Elevate their cause?
6 hours ago
8 comments:
Something's just occurred to me about this legislation. If it doesn't affect mothers with small children, isn't that just going to be an incentive to find a local chap to get you up the duff every few years?
That was my first thought.
If we follow that train of thought, it would be better to excuse mothers with one child under 16 than just mothers with one child under 7 - that way they just have another one every 15 years, not every 6.
Even better, treat women the same whether they have kids or not. That way there is no financial incentive to have children at all.
This is the rationale behind the Citizen's Income system.
"The real point is that welfare claimants' have no strong motivation to find a job because they lose more in benefits than they can earn in net wages. Until the Powers That Be grasp this simple fact, all this tinkering achieves nothing."
I CAN'T STAND IT! WHY WHY WHY WHY DOESN'T ANYBODY GET THIS?
"He said the Government was spending an extra £1 billion over the next two years on more Jobcentre advisers"
What a masterstroke! They've created more jobs advising people how to get a job:
"Sorry sir; the only vacancies we have at the moment are for job advisors!"
I don't think it's quite as many as 20k 'workers'. £25K salary, yes, but with on-costs (pensions done't forget) you can at least triple this. So say 666.67 extra workers.
(PS I think I've fixed my post)
L, a more sophisticated calculation would reduce their salaries by the tax and NI that is deducted and increase it again by pension promises. By and large, the two net off to nil.

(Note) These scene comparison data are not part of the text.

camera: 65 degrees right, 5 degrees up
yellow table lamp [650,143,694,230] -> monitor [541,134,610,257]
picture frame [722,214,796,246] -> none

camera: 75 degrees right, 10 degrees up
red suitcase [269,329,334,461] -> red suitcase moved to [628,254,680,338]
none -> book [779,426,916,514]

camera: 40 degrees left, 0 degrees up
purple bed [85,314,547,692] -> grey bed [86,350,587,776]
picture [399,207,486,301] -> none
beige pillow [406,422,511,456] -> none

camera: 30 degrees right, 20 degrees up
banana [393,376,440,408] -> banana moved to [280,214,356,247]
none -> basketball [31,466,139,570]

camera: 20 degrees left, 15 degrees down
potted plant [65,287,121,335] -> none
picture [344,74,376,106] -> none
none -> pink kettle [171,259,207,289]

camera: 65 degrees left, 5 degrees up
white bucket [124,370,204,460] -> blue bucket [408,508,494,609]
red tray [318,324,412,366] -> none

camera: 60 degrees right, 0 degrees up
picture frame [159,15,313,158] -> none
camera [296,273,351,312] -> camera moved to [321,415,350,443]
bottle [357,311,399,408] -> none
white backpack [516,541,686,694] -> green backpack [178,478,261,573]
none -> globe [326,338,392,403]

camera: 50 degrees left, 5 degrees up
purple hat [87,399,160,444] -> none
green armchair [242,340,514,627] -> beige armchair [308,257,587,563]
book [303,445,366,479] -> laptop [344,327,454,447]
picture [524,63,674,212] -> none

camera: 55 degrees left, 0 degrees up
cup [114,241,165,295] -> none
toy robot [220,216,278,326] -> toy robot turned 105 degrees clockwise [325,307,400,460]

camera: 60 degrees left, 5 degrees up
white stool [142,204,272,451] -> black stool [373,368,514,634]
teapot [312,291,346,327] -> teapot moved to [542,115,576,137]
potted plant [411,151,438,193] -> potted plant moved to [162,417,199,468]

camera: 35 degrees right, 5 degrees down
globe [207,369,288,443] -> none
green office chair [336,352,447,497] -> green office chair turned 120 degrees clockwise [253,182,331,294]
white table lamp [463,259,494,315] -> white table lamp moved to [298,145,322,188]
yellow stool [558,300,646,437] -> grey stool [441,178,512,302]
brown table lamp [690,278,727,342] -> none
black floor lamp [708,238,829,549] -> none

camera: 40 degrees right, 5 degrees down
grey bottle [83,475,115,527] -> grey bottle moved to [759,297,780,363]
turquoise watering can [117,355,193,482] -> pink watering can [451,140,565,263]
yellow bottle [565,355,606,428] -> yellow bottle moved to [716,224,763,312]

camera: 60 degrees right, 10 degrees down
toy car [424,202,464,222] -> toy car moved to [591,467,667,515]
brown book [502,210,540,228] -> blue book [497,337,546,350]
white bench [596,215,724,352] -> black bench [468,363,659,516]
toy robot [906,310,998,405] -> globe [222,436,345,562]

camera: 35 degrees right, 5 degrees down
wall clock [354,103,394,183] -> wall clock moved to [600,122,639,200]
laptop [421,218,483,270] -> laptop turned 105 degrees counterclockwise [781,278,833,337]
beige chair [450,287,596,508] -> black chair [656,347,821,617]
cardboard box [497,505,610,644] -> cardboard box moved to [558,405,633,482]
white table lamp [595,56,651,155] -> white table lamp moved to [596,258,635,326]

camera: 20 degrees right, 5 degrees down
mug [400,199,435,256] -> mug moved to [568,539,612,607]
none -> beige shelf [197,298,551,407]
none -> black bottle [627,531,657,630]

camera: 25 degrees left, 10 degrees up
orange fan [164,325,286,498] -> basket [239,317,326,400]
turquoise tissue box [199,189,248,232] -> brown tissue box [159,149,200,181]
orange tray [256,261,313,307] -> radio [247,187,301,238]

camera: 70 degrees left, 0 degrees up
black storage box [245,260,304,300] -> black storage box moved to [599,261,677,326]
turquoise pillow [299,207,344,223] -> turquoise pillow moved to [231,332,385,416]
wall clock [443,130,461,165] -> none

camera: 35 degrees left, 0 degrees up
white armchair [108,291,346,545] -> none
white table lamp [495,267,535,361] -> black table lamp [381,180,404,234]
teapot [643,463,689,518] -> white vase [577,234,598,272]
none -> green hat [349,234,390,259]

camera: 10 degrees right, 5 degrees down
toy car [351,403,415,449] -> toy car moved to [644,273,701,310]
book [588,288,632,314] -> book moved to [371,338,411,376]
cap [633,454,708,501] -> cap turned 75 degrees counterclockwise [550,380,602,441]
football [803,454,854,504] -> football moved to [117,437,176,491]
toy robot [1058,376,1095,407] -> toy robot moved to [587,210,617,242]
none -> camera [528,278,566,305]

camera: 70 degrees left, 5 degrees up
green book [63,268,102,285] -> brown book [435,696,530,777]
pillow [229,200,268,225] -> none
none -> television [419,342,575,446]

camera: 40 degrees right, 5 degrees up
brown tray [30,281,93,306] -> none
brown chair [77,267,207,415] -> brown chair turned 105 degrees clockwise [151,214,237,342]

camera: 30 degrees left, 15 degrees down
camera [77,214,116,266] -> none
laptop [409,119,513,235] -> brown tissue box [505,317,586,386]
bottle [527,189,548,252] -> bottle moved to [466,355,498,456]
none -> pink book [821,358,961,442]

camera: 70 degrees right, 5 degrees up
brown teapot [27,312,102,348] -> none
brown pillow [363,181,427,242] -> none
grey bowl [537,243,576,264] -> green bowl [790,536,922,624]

There are also premises costs, lighting, computers, stationery and so on, but as the original figure of £1 bn is within a huge margin of error either way (if not completely plucked out of the air, like the £1 bn for the two-year mortgage holidays), the only sensible course of action is to take it at face value.
1 billion. Just about the same sum the service chiefs are squabbling about to save the Harrier force. Something I would suggest that is far more urgently needed than yet more useless mouths.
RM, I have pencilled you in as Defence Minister in my 'Bloggers Cabinet.